2020.01.24

東海Sは1番人気が断然も、
過去の激走馬と共通する穴馬が好配当を生む

  • text by Sportiva
  • photo by Eiichi Yamane/AFLO

 今年もそんな波乱を期待して、ここからは”穴馬”探しに尽力したい。

 まずは、1番人気が敗れた2回の勝ち馬をピックアップしてみたい。2013年のグレープブランデー(4番人気)と、2016年のアスカノロマン(4番人気)である。

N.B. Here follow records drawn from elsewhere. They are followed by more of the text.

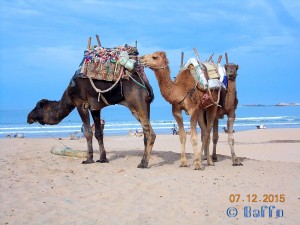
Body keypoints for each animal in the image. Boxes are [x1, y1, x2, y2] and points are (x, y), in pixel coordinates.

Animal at [27, 67, 157, 168]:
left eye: (38, 106)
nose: (28, 117)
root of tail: (146, 84)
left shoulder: (81, 104)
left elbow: (87, 132)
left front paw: (88, 159)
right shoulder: (95, 108)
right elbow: (98, 133)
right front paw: (102, 159)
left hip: (138, 102)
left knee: (149, 133)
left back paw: (143, 163)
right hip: (138, 108)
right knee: (148, 133)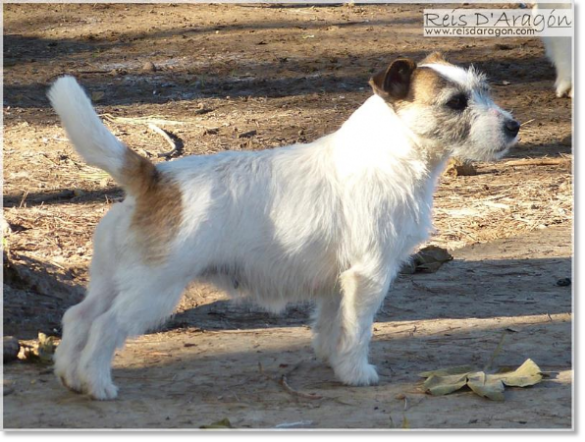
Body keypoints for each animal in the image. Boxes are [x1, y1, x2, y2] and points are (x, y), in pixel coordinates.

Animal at [48, 52, 516, 400]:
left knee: (77, 317)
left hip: (111, 280)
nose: (514, 126)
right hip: (153, 291)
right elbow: (359, 329)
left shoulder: (337, 282)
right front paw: (356, 372)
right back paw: (97, 384)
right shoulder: (369, 275)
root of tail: (154, 178)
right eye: (455, 102)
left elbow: (331, 323)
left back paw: (70, 376)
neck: (391, 155)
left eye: (483, 89)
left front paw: (332, 359)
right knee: (105, 327)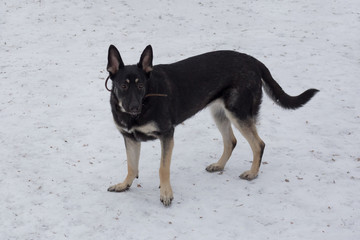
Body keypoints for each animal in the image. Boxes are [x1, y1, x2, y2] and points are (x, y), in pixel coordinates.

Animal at [105, 45, 320, 206]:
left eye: (141, 85)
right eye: (123, 86)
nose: (134, 107)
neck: (146, 101)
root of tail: (254, 61)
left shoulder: (167, 134)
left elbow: (163, 168)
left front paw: (166, 194)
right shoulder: (130, 138)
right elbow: (132, 166)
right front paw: (124, 185)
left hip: (238, 113)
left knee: (258, 144)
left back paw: (252, 173)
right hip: (220, 113)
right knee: (231, 141)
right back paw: (219, 165)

 実は、この2頭には共通点がある。地方交流を含めて重賞での好走歴があり、前年に重賞勝ちはないものの、オープンレースを制していること。さらに、2走前がGIIIみやこS(京都・ダート1800m)に出走している、という点だ。

 こうした条件に当てはまる馬が、今年も2頭いる。アングライフェン(牡8歳)とスマハマ(牡5歳)である。

 ヴェンジェンス(牡7歳)とロードアルペジオ(牡7歳)も近いタイプではあるが、ヴェンジェンスは前年にオープン以上の重賞勝ちがあって上位人気が見込まれるため、ロードアルペジオは前年に勝ち星がなく、重賞での好走例もないため、外した。

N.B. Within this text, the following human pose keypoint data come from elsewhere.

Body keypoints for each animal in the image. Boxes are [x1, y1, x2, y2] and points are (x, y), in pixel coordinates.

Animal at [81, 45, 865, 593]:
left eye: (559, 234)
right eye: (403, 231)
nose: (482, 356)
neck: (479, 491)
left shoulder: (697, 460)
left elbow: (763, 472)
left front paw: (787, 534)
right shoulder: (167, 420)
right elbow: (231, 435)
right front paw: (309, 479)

 さて、アングライフェンとスマハマは、どちらも甲乙つけ難いが、過去に勝った2頭は5歳馬で、ともに4番人気だった。ならば、ここでは同じ5歳馬で、4番人気前後の支持を得そうなスマハマを上にとって推奨したい。

 あらためて過去7年の結果を見てみると、重賞勝ちがありながら、人気薄だった馬の好走例が目についた。

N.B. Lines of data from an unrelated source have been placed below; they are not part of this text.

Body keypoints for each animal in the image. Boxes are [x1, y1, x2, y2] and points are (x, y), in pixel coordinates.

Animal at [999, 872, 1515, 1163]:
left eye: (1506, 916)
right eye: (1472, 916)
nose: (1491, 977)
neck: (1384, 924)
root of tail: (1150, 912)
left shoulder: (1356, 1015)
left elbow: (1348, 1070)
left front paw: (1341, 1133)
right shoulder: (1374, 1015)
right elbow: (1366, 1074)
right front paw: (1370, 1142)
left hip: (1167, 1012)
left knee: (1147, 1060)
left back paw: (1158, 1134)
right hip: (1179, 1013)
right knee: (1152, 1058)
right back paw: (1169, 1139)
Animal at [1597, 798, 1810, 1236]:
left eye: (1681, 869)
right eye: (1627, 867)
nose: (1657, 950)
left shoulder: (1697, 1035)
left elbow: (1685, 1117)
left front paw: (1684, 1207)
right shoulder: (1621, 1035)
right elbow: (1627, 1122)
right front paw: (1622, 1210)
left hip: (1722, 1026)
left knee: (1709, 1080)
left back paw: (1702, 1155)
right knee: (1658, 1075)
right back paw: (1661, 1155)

 2013年に8番人気で2着となったナムラタイタン、2015年に9番人気で2着となったグランドシチー、2018年に6番人気で3着となったモルトベーネらがいい例となる。いずれも、直近のレースで振るわずに人気を落としていたが、重賞勝ちがある実力馬の軽視は禁物、ということだ。

東海Sでの大駆けが期待されるモズアトラクション それでは今年、重賞勝ちがありながら、人気薄になりそうな馬はいるだろうか。キングズガード(牡9歳)、モズアトラクション(牡6歳)あたりが、その候補と言えそうだ。

 2頭とも面白い存在だが、例に挙げた過去の3頭が直近2走以上で馬券に絡んでいないことを考えると、より”穴馬”として妙味があるのは、モズアトラクションか。